Legal Aid Ontario got hit with a major cut in Thursday’s budget as the provincial government pulled $133 million and said the organization could no longer use provincial funds for refugee and immigration cases.
The organization’s CEO David Field said the cut is a significant blow.
“It’s a 29 per cent reduction in the amount that they’re going to be providing to us and you’re right, they are the largest component of our budget,” he said Thursday evening
In budget documents, the government said it expects to save $164 million by streamlining the delivery of legal aid by the 2020-2021 fiscal year. The government insists that if the organization reforms it can actually help more people with less funding.
Field said they are going to have to take a hard look at their finances, consider ways to streamline and offer more services online.
“We have to look at the entire organization and how we can adapt to the new fiscal reality that we’re facing,” he said.
The province sets the income threshold for when a person is eligible for legal aid. It increased that figure this month to make people with slightly higher incomes eligible. Now a single person making less than $17,731 per year qualifies, up from $16,728.
The provincial government has recently called on the federal government to cover the full cost, arguing they should provide Legal Aid Ontario $45 million to cover costs.
Field said the federal government is providing $16 million in funding this year for refugee law work, but the entire program costs about $34 million.
Jesse Robichaud, a spokesperson for Ontario Attorney General Caroline Mulroney, said refugee claims should be covered by the federal government.
“Ontario has called on the federal government to fully fund immigration and refugee legal aid services for cases proceeding before federal tribunals and in the Federal Court,” he said in an email to CBC News.
Field said that change is coming at a bad time.
“We’ve seen a marked increase over the last three or four years in the number of refugee claims that we’ve been having to deal with. And so having the province now say that only the federal government’s going to provide those services does represent a challenge for us,” he said.
Robichaud also pointed to a review of legal aid by the auditor general that found room for improvement at the agency.

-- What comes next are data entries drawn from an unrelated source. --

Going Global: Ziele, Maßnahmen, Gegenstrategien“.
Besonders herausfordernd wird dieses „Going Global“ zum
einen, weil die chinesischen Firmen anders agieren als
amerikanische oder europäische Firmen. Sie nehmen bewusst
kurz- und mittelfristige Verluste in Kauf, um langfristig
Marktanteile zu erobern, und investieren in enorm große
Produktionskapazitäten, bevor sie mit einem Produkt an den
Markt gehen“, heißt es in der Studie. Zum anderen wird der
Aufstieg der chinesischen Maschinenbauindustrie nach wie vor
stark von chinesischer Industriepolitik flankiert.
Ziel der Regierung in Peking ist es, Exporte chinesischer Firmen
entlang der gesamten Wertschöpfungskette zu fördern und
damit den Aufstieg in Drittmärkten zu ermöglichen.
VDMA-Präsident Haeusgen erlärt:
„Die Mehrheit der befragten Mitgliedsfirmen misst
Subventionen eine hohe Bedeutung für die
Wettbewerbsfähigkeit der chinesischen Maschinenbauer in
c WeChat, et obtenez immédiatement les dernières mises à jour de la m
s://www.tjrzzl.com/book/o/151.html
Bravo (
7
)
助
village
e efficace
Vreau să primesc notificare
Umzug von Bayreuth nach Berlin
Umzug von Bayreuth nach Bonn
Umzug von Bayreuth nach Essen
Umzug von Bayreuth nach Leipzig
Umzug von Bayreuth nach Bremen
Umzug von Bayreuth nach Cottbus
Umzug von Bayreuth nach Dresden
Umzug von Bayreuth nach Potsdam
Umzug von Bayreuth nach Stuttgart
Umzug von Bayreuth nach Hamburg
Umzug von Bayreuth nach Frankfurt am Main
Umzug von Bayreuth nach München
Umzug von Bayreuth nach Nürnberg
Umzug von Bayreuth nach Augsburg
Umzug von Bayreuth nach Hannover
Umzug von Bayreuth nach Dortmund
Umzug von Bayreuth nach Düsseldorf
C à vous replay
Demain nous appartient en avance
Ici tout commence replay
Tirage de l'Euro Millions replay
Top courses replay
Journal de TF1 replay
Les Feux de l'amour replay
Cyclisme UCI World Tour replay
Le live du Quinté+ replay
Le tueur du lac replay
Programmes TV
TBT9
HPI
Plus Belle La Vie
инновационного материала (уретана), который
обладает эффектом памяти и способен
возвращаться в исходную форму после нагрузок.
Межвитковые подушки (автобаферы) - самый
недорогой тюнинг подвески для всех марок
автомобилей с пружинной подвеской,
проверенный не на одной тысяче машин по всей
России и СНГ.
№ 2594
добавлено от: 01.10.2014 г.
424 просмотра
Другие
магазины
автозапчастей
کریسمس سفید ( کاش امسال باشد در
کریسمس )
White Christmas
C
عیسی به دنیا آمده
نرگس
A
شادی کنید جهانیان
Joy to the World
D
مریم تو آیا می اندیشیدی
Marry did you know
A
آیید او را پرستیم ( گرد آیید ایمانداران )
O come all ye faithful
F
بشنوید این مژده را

He said if the agency embraces those improvements, the government is convinced it will be able to serve more clients even with the reduced funding.
Field said he’s not convinced there is that much money to be found from the auditor’s recommendations.
“There was not a lot of specifics that were in those reports that we haven’t already looked at and considered,” he said.
He also said if more self-represented people end up in the court system, that will slow down the administration of justice.